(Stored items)
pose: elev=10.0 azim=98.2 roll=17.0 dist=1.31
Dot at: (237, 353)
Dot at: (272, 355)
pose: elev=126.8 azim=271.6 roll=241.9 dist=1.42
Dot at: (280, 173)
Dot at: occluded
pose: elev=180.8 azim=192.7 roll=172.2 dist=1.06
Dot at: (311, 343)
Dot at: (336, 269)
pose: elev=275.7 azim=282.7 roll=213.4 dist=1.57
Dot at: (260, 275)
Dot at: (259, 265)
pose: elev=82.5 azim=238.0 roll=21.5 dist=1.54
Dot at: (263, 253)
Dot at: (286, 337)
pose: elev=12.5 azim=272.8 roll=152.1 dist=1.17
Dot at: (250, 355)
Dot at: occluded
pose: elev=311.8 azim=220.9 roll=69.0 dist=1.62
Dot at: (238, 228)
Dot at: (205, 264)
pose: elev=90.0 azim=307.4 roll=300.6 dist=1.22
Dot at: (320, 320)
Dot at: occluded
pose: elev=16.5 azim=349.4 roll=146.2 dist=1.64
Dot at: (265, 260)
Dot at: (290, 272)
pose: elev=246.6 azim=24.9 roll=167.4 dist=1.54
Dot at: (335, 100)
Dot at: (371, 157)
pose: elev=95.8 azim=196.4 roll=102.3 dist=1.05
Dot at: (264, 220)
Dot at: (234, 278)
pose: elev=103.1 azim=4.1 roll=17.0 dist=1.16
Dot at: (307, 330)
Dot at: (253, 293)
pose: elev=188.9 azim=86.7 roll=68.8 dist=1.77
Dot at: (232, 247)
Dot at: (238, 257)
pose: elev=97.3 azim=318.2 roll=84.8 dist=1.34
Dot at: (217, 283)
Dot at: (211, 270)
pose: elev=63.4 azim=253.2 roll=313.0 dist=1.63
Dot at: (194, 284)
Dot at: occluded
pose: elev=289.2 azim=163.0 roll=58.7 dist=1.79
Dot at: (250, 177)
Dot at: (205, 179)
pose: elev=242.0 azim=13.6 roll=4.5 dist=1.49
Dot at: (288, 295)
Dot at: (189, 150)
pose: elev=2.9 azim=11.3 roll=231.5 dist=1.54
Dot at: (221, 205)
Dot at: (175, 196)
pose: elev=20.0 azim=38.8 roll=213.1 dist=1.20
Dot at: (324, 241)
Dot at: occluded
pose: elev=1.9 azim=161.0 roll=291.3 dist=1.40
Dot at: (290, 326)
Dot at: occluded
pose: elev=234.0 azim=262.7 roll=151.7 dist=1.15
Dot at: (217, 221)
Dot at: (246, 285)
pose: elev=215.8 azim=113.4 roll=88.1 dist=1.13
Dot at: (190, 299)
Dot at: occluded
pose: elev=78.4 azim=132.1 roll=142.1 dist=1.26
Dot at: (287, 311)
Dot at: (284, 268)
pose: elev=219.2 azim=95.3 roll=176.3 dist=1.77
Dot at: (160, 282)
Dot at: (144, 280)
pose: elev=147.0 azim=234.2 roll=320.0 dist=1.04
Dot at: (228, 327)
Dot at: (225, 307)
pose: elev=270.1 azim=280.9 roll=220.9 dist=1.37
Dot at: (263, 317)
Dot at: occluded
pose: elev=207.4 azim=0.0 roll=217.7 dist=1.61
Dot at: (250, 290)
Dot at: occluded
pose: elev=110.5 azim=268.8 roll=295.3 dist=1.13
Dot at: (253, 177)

- **Your task**
Copy out all the items above word for word, leaving every line unchanged.

- **Solution**
pose: elev=10.0 azim=98.2 roll=17.0 dist=1.31
Dot at: (237, 353)
Dot at: (272, 355)
pose: elev=126.8 azim=271.6 roll=241.9 dist=1.42
Dot at: (280, 173)
Dot at: occluded
pose: elev=180.8 azim=192.7 roll=172.2 dist=1.06
Dot at: (311, 343)
Dot at: (336, 269)
pose: elev=275.7 azim=282.7 roll=213.4 dist=1.57
Dot at: (260, 275)
Dot at: (259, 265)
pose: elev=82.5 azim=238.0 roll=21.5 dist=1.54
Dot at: (263, 253)
Dot at: (286, 337)
pose: elev=12.5 azim=272.8 roll=152.1 dist=1.17
Dot at: (250, 355)
Dot at: occluded
pose: elev=311.8 azim=220.9 roll=69.0 dist=1.62
Dot at: (238, 228)
Dot at: (205, 264)
pose: elev=90.0 azim=307.4 roll=300.6 dist=1.22
Dot at: (320, 320)
Dot at: occluded
pose: elev=16.5 azim=349.4 roll=146.2 dist=1.64
Dot at: (265, 260)
Dot at: (290, 272)
pose: elev=246.6 azim=24.9 roll=167.4 dist=1.54
Dot at: (335, 100)
Dot at: (371, 157)
pose: elev=95.8 azim=196.4 roll=102.3 dist=1.05
Dot at: (264, 220)
Dot at: (234, 278)
pose: elev=103.1 azim=4.1 roll=17.0 dist=1.16
Dot at: (307, 330)
Dot at: (253, 293)
pose: elev=188.9 azim=86.7 roll=68.8 dist=1.77
Dot at: (232, 247)
Dot at: (238, 257)
pose: elev=97.3 azim=318.2 roll=84.8 dist=1.34
Dot at: (217, 283)
Dot at: (211, 270)
pose: elev=63.4 azim=253.2 roll=313.0 dist=1.63
Dot at: (194, 284)
Dot at: occluded
pose: elev=289.2 azim=163.0 roll=58.7 dist=1.79
Dot at: (250, 177)
Dot at: (205, 179)
pose: elev=242.0 azim=13.6 roll=4.5 dist=1.49
Dot at: (288, 295)
Dot at: (189, 150)
pose: elev=2.9 azim=11.3 roll=231.5 dist=1.54
Dot at: (221, 205)
Dot at: (175, 196)
pose: elev=20.0 azim=38.8 roll=213.1 dist=1.20
Dot at: (324, 241)
Dot at: occluded
pose: elev=1.9 azim=161.0 roll=291.3 dist=1.40
Dot at: (290, 326)
Dot at: occluded
pose: elev=234.0 azim=262.7 roll=151.7 dist=1.15
Dot at: (217, 221)
Dot at: (246, 285)
pose: elev=215.8 azim=113.4 roll=88.1 dist=1.13
Dot at: (190, 299)
Dot at: occluded
pose: elev=78.4 azim=132.1 roll=142.1 dist=1.26
Dot at: (287, 311)
Dot at: (284, 268)
pose: elev=219.2 azim=95.3 roll=176.3 dist=1.77
Dot at: (160, 282)
Dot at: (144, 280)
pose: elev=147.0 azim=234.2 roll=320.0 dist=1.04
Dot at: (228, 327)
Dot at: (225, 307)
pose: elev=270.1 azim=280.9 roll=220.9 dist=1.37
Dot at: (263, 317)
Dot at: occluded
pose: elev=207.4 azim=0.0 roll=217.7 dist=1.61
Dot at: (250, 290)
Dot at: occluded
pose: elev=110.5 azim=268.8 roll=295.3 dist=1.13
Dot at: (253, 177)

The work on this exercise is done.